_INFORMATION_:
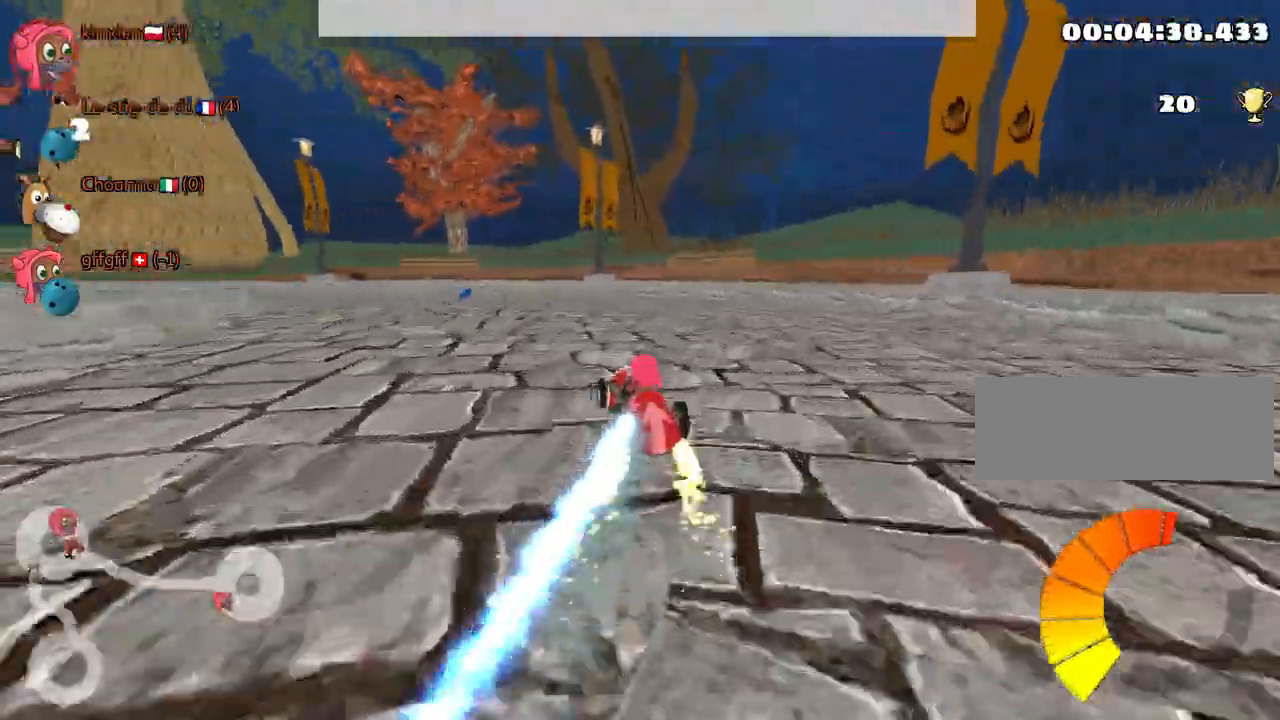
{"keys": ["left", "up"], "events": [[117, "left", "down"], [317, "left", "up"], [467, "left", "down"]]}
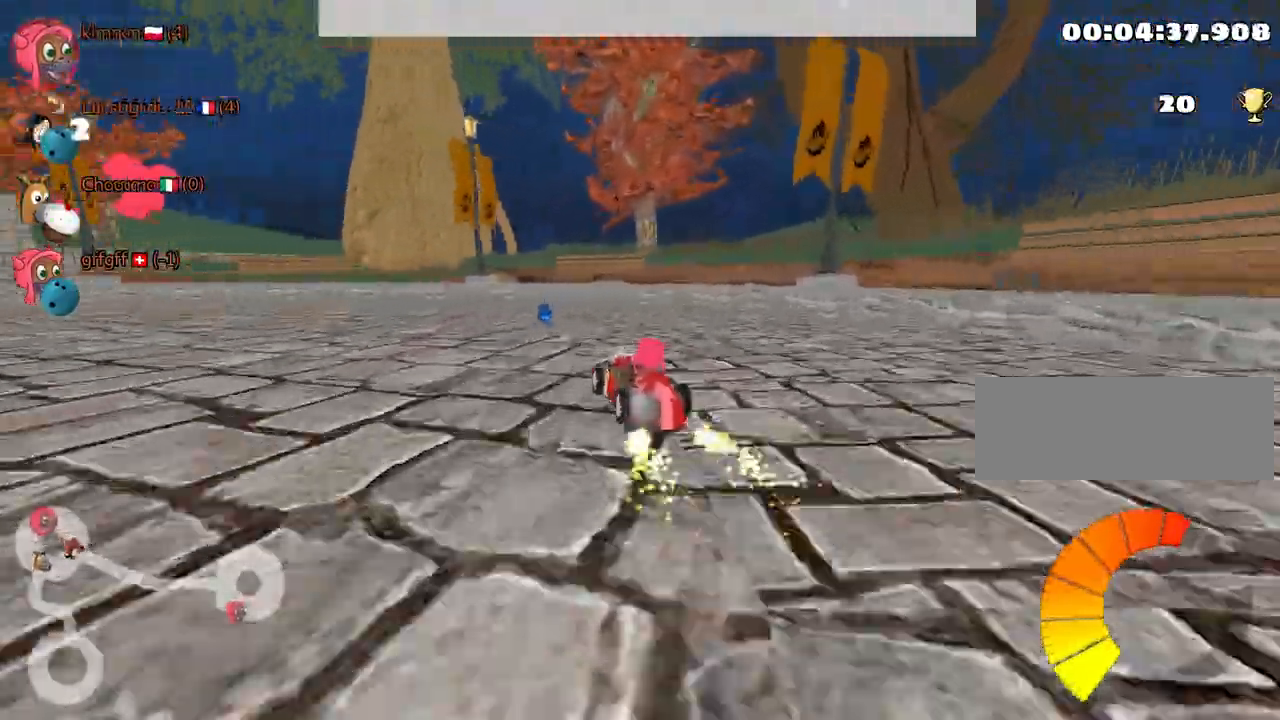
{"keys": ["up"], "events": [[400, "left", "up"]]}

==

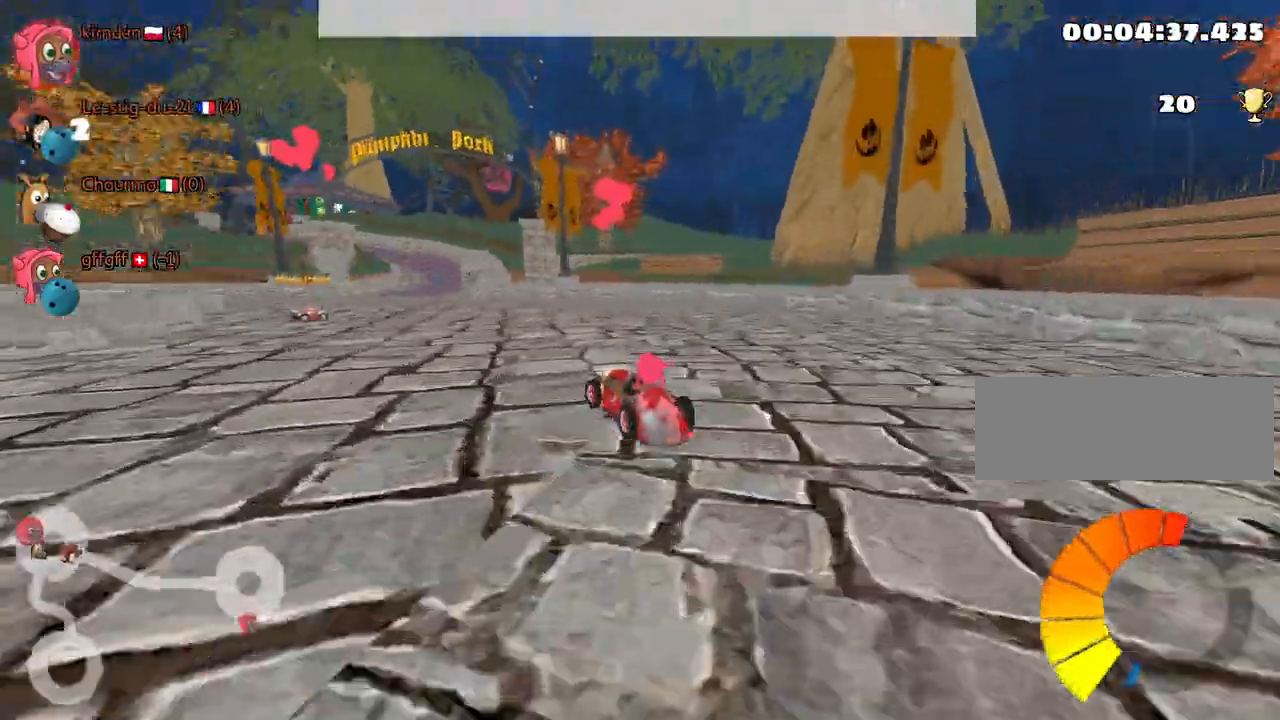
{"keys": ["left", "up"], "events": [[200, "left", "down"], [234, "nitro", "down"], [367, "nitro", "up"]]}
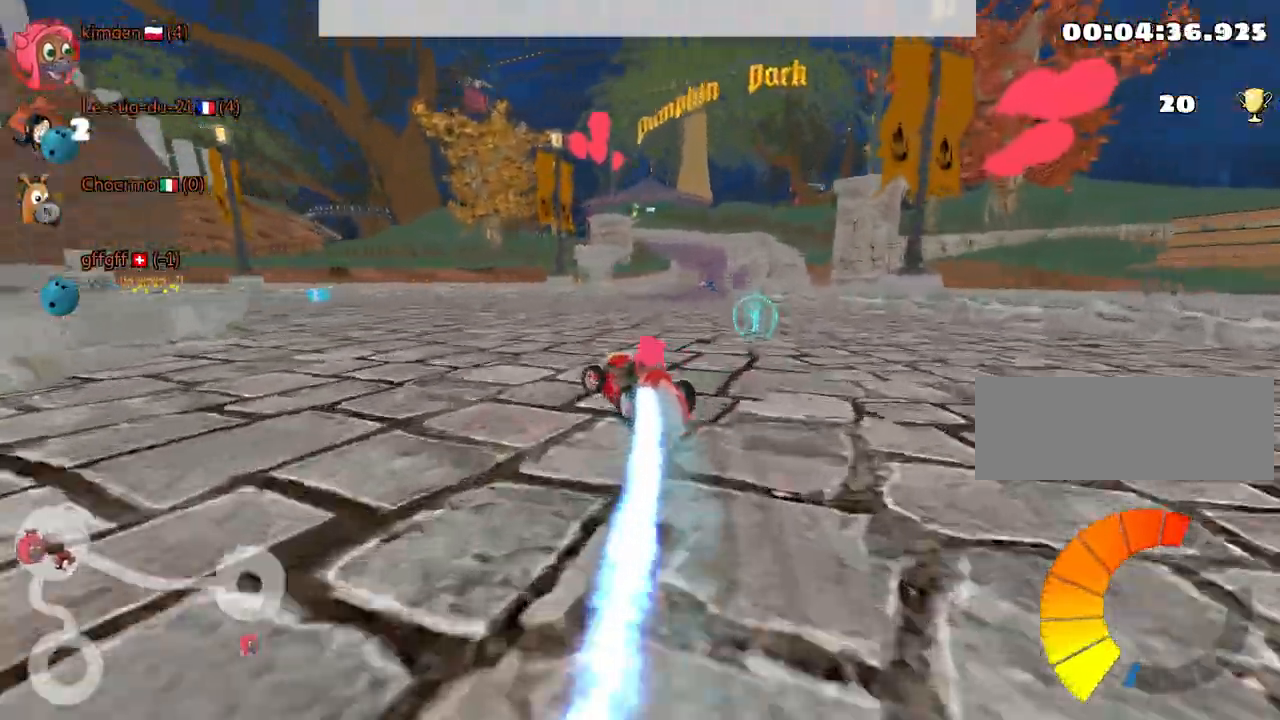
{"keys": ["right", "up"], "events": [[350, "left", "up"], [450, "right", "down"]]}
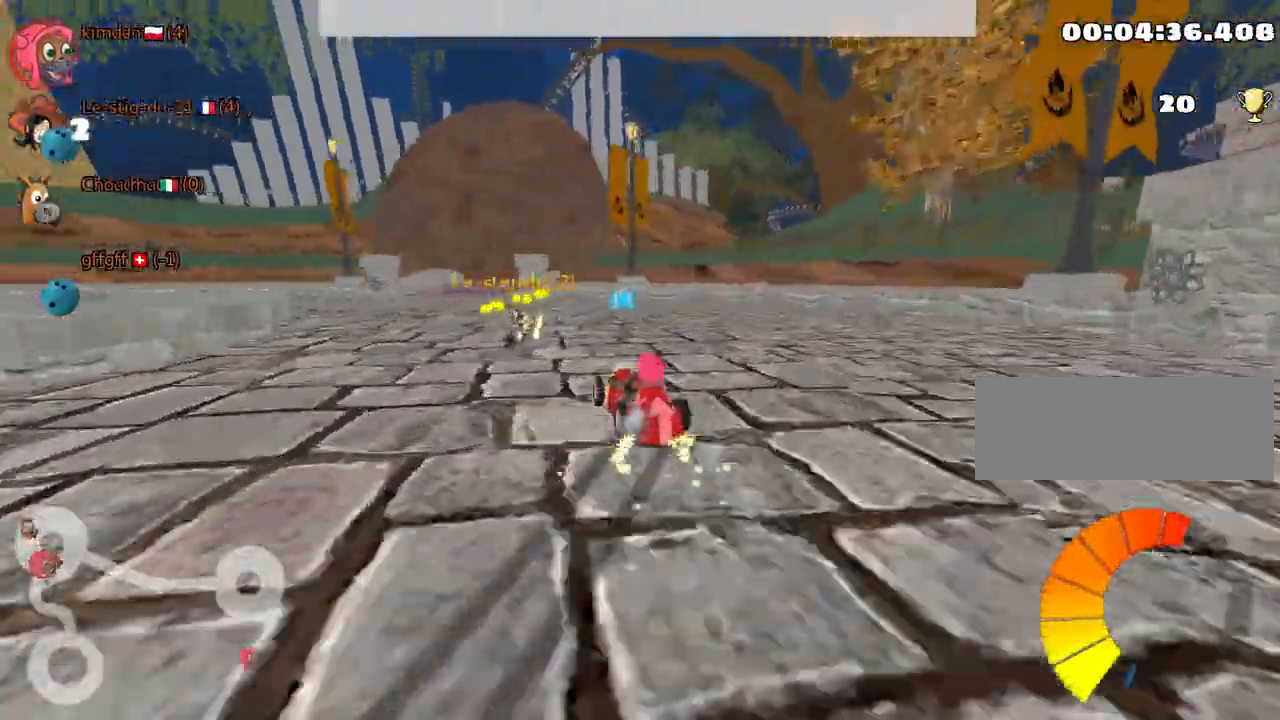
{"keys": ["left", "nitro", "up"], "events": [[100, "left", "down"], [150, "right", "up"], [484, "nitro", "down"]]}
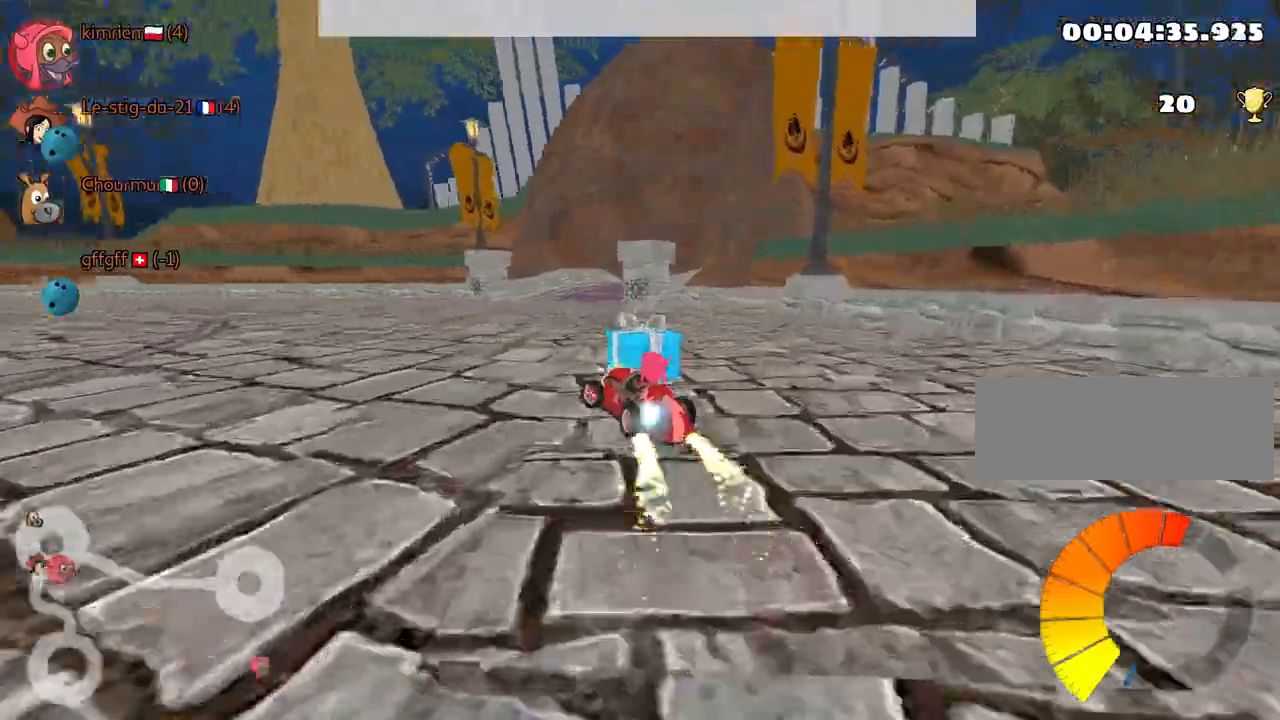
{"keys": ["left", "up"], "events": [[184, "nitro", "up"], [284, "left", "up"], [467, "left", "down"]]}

_REQUIRED WORK_:
Each line in the records above that contains the word "right" must be copied.

_OUTPUT BELOW_:
{"keys": ["right", "up"], "events": [[350, "left", "up"], [450, "right", "down"]]}
{"keys": ["left", "nitro", "up"], "events": [[100, "left", "down"], [150, "right", "up"], [484, "nitro", "down"]]}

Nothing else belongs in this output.